== Problem ==
Please answer these questions using the piece on Stephen Harper:
(a) What date appears under the author's name?
(b) How many military invasions of the country does David Orchard record?
(c) Whose promise did Orchard make a condition of ceding his Tory leadership challenge?

== Text ==
BEGIN

[I wrote this piece several months ago; since its first
appearance a lot has happened: Harper's environmental nakedness is
showing, the nation's reputation is tattered by torture scandals coming
out of Afghanistan, and the Continentalist agenda is moving along. For original with active links,
please see here.]
Three Strikes and
Stephen Harper is Out
C. L. Cook
October 19, 2006
Outside Alberta’s Calgary School, scholars of Canadian
history are well aware of Washington’s repeated attempts to consolidate
control of the North American continent, fulfilling the original intent
of the (in)famous Monroe Doctrine. Canadian prairie farmer, two-time
contender for the leadership of the pre-Harper Conservatives, and
author of a book chronicling those expansionist efforts, David Orchard
records four military invasions of the country, and the constant
machinations against all spheres of Canadian life emanating from south
of the 49th.
This is not the stuff of fantasy, but historical fact.
Orchard
was painfully aware of Harper’s Yankee tendencies in matters of economy
and social engineering, and made as a condition of ceding his Tory
leadership challenge Peter MacKay’s promise he would not allow
political congress between Canada’s founding Conservatives and Harper’s
hard right Alliance party. Orchard warned all who would listen, but
ultimately, his was a voice left largely in the wilderness by an
over-concentrated, disinterested Canadian media.

END

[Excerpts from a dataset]

BEGIN

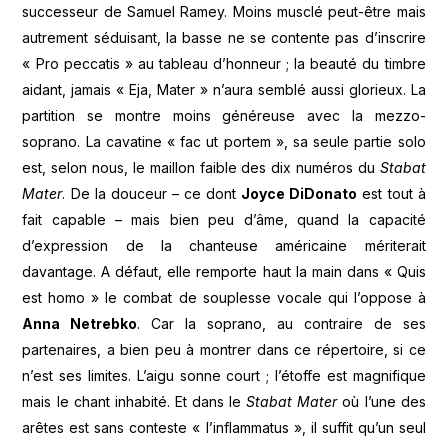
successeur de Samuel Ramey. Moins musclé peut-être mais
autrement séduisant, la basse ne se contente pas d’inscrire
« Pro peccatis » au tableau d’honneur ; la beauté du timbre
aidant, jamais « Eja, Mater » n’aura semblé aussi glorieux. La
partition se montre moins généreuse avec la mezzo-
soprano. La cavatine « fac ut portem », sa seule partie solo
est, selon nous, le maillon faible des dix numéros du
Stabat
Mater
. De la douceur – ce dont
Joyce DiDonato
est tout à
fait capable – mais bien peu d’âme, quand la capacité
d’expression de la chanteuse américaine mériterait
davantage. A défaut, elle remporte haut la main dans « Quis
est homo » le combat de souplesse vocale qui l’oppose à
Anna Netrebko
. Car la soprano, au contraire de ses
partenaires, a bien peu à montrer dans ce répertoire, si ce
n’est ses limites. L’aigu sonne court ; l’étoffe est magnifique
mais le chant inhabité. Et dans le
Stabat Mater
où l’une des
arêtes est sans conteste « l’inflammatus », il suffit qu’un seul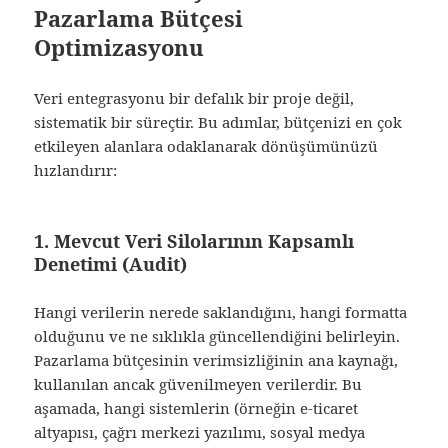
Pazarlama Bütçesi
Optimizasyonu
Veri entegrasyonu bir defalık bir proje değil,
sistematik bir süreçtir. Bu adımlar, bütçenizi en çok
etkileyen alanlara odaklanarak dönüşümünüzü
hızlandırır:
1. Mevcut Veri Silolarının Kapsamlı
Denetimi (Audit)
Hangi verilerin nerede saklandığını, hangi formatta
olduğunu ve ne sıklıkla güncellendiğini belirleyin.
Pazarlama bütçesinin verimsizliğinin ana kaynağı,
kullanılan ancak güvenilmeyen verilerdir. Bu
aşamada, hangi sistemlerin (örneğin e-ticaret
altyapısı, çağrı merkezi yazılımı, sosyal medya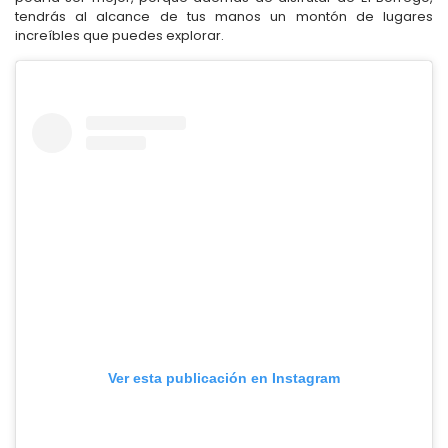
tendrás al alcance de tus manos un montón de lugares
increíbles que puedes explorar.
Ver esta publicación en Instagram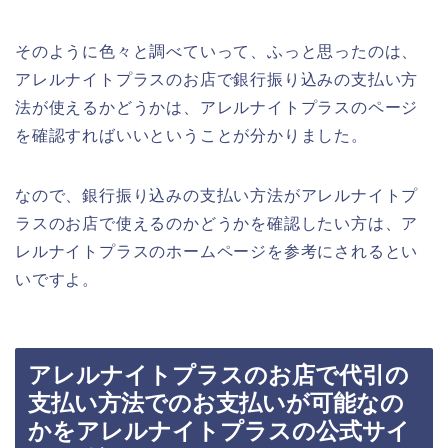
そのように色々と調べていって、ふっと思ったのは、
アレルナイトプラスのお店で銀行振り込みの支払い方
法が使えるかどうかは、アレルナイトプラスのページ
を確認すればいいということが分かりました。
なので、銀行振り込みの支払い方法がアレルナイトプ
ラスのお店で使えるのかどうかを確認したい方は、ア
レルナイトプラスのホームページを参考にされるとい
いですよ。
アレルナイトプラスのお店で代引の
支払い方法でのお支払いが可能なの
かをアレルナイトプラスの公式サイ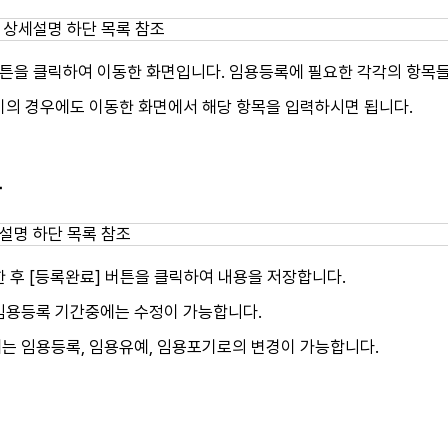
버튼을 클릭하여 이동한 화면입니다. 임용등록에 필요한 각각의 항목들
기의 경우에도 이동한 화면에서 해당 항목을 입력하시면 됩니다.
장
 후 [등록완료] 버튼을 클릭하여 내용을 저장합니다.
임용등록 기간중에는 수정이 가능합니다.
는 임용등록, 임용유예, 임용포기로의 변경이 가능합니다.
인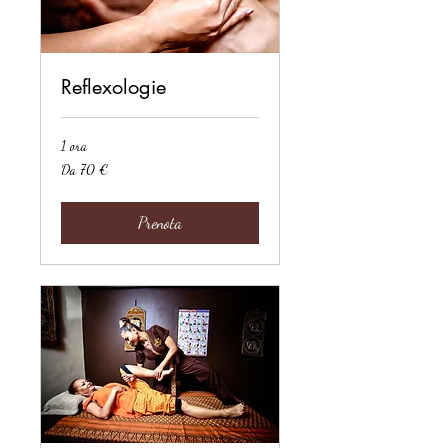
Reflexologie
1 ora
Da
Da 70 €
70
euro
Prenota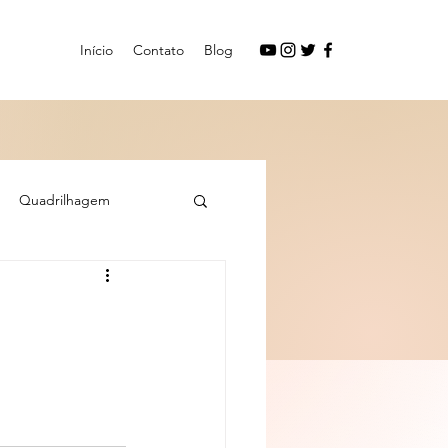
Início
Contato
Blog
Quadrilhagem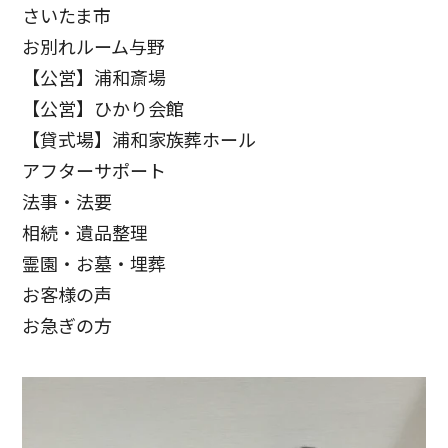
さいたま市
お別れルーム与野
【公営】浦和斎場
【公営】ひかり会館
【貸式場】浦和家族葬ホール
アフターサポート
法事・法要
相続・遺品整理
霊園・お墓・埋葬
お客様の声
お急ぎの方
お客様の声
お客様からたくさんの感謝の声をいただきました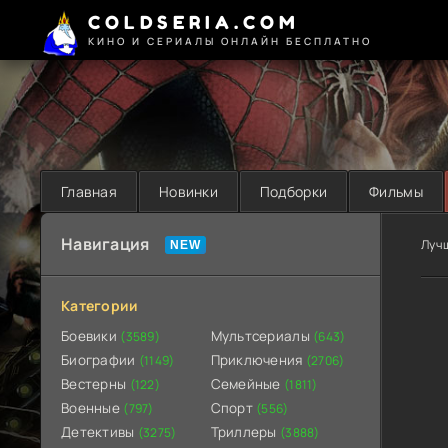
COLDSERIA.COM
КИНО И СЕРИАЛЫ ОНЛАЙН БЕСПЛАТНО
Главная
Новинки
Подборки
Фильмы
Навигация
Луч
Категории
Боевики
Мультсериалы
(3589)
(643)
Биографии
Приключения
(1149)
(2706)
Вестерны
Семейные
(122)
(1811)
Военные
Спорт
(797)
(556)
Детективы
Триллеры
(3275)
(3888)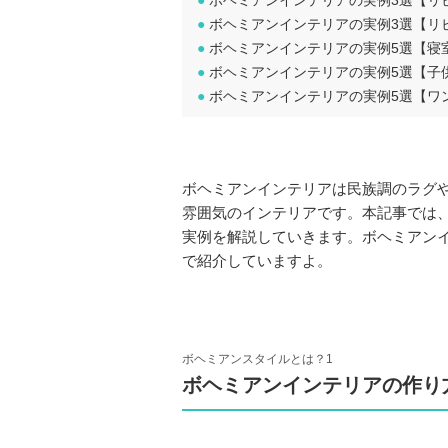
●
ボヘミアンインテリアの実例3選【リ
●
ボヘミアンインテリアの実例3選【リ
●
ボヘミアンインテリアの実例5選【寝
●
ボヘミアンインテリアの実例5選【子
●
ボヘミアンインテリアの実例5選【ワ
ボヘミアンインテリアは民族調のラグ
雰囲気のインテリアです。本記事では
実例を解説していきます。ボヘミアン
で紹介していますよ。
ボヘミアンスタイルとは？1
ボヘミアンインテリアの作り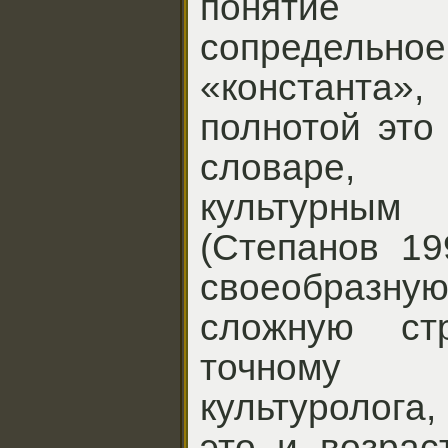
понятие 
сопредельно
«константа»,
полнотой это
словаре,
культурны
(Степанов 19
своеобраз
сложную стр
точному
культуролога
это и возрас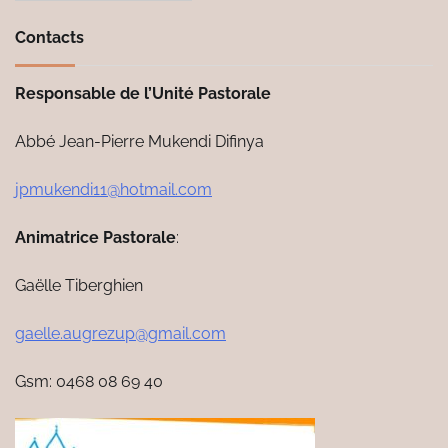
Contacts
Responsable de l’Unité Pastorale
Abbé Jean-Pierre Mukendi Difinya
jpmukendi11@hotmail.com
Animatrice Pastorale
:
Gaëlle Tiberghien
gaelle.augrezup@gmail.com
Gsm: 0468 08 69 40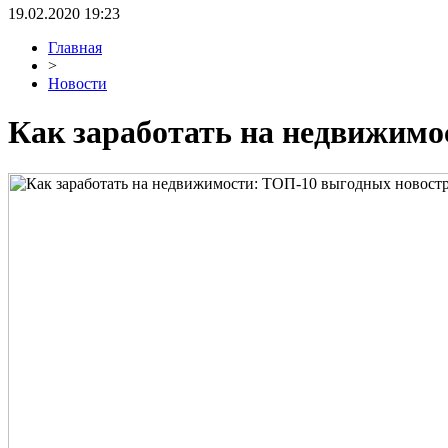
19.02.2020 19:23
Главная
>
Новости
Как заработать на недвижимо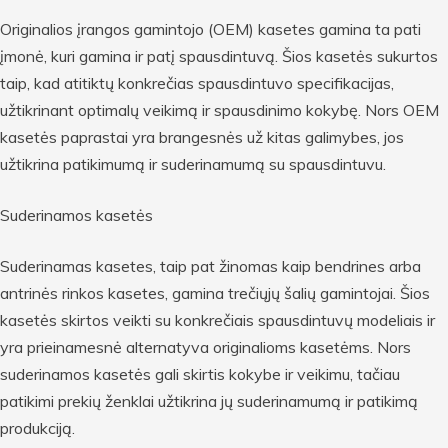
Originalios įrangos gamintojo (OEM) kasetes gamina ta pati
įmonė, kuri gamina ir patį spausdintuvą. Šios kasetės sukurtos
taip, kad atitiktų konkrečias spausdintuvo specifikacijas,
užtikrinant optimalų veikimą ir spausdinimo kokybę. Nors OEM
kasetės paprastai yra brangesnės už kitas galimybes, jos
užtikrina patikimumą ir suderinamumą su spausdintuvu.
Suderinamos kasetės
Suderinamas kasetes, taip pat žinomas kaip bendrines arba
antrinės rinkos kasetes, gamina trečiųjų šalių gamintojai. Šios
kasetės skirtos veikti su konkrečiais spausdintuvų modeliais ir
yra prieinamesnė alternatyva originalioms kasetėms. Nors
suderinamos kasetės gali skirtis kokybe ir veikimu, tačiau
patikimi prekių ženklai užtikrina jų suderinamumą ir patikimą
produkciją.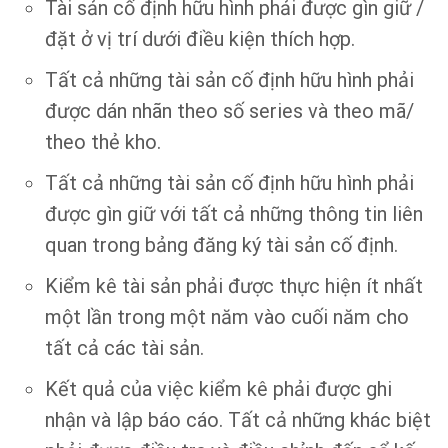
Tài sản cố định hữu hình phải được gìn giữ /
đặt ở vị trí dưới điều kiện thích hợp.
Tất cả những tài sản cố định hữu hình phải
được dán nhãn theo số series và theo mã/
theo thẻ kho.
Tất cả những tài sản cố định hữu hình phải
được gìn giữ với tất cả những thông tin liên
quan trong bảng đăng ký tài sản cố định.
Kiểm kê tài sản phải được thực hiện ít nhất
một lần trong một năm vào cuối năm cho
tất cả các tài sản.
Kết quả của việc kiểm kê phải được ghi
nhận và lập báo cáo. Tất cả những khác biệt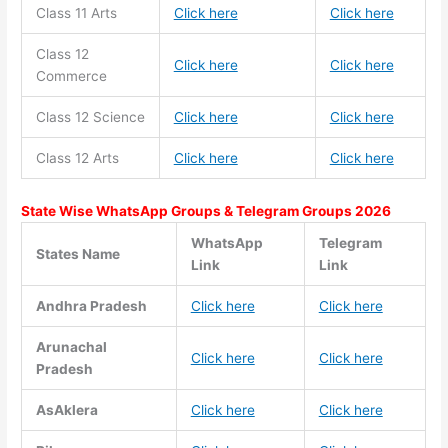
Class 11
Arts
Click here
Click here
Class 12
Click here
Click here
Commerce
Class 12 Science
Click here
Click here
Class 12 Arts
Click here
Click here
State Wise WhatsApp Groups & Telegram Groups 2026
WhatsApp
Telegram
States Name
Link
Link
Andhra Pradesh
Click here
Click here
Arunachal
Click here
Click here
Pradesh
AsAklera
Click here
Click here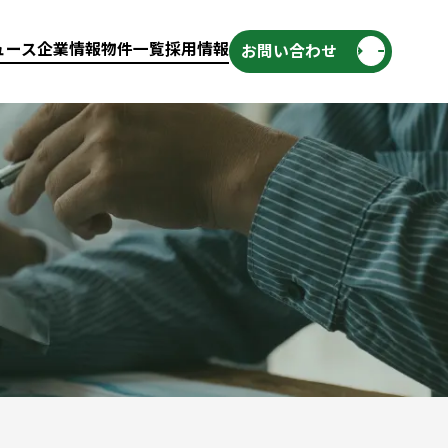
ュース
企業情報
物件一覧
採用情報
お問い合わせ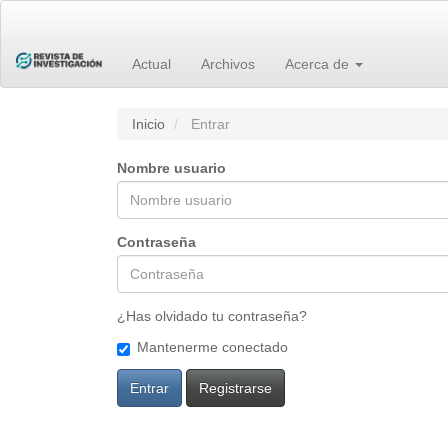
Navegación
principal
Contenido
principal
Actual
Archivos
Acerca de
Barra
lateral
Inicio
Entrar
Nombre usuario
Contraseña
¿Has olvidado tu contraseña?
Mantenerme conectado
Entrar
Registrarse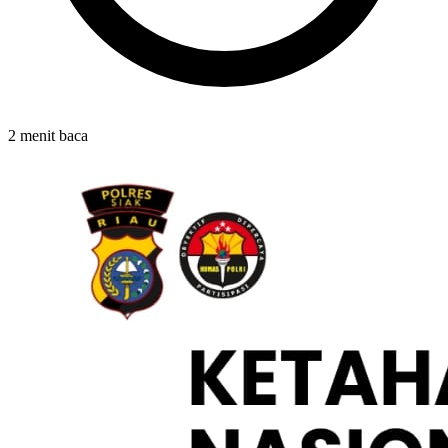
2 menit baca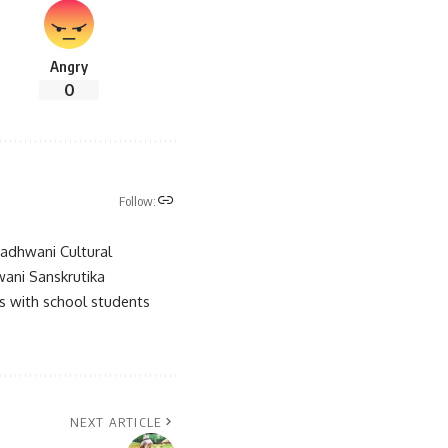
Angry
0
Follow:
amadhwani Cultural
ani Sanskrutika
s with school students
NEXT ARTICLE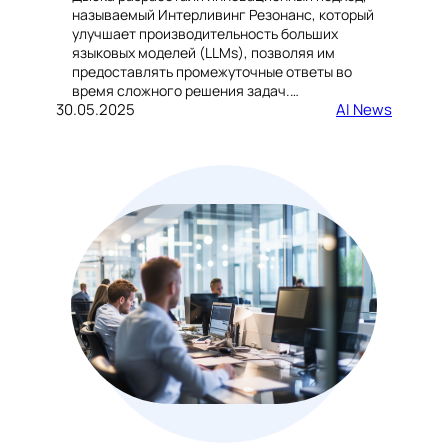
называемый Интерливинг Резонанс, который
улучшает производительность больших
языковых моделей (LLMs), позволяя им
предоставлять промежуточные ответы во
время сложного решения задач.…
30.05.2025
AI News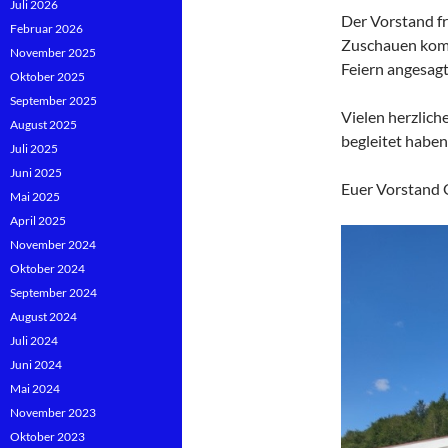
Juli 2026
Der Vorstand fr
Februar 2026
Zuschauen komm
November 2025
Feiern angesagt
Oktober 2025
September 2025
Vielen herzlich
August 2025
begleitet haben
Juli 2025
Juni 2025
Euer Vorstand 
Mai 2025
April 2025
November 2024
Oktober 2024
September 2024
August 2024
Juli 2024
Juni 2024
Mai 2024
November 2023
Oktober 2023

END

== Reply ==
(a) October 19, 2006
(b) Four
(c) Peter MacKay's